SET OF TASKS
• a. In the auditory testing post, which journal published the 2016 paper on conducting spoken word recognition research online?
• b. Return, word for word, the part of the auditory testing post that starts at the words "Slote, J., &" and stops after "raised here; e.g.".

TEXT PASSAGE
[Date Prev][Date Next][Thread Prev][Thread Next][Date Index][Thread Index]

Re: [AUDITORY] Software for internet-based auditory testing



Hi Dick,
My lab also has a paper with some recommendations about collecting spoken word recognition data online using mTurk:

Slote, J., & Strand, J. (2016). Conducting spoken word recognition research online: Validation and a new timing method. Behavior Research Methods 48(2), 553-66. doi: 10.3758/s13428-015-0599-7 

https://www.dropbox.com/s/0lniloy1cwit2rh/Slote%2C%20Strand.%202016.%20Conducting%20spoken%20word%20recognition%20research%20online%20Validation%20and%20a%20new%20timing%20method.pdf?dl=0


Hope this is helpful.
Best,
Julia

On Wed, Oct 4, 2017 at 2:52 AM Brecht De Man <b.deman@xxxxxxxxxx> wrote:
Our ‘Web Audio Evaluation Tool’ aims to address several of the points raised here; e.g.
- “inexpensive and simple to program”: free, open source, and with an optional GUI test creator
- "ideally with response times”: all timing information (clicks, plays, …) is logged, and can for instance be visualised as a timeline (https://github.com/BrechtDeMan/WebAudioEvaluationTool/wiki/Features#metrics)
- “good functionality for auditory playback”: based on the Web Audio API (HTML) so no Flash, Java or other 3rd party software needed, very fast response and seamless switching, very widely compatible including mobile devices
- “can be used for all kinds of experiments”: implements a wide variety of standards as presets, based on a few elementary interfaces: vertical and horizontal sliders, Likert, AB(CD…), AB(CD…)X, ranking, and waveform annotation (https://github.com/BrechtDeMan/WebAudioEvaluationTool/wiki/Interfaces). Not so much ‘method of adjustment’ at this time.

We welcome any contributions and feature requests, as we aim to make a maximally comprehensive yet elegant and easy-to-use listening test tool through community effort.

GIVEN MATERIAL
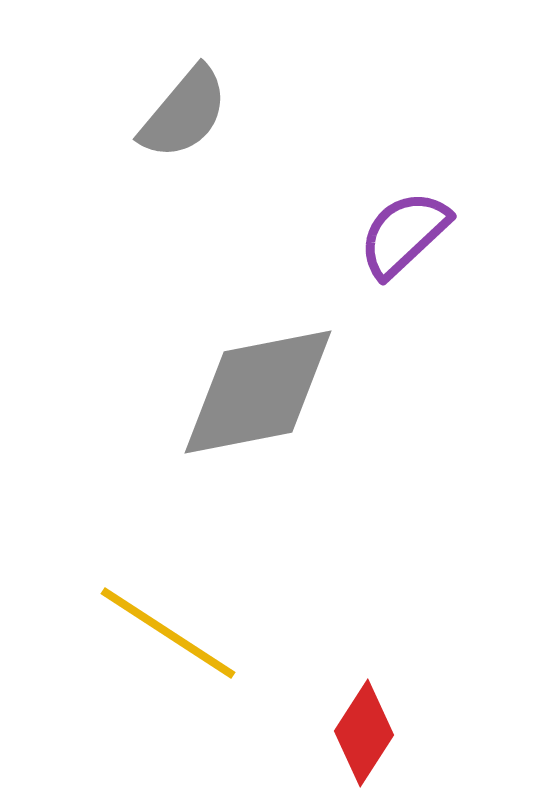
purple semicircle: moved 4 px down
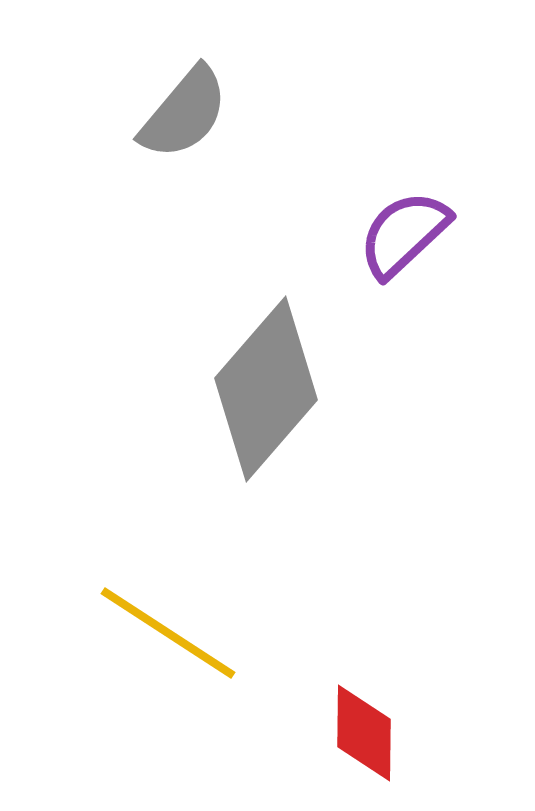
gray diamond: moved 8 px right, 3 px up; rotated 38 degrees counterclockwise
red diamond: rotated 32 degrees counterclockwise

TASK SOLUTIONS
• a. Behavior Research Methods

• b.
Slote, J., & Strand, J. (2016). Conducting spoken word recognition research online: Validation and a new timing method. Behavior Research Methods 48(2), 553-66. doi: 10.3758/s13428-015-0599-7 

https://www.dropbox.com/s/0lniloy1cwit2rh/Slote%2C%20Strand.%202016.%20Conducting%20spoken%20word%20recognition%20research%20online%20Validation%20and%20a%20new%20timing%20method.pdf?dl=0


Hope this is helpful.
Best,
Julia

On Wed, Oct 4, 2017 at 2:52 AM Brecht De Man <b.deman@xxxxxxxxxx> wrote:
Our ‘Web Audio Evaluation Tool’ aims to address several of the points raised here; e.g.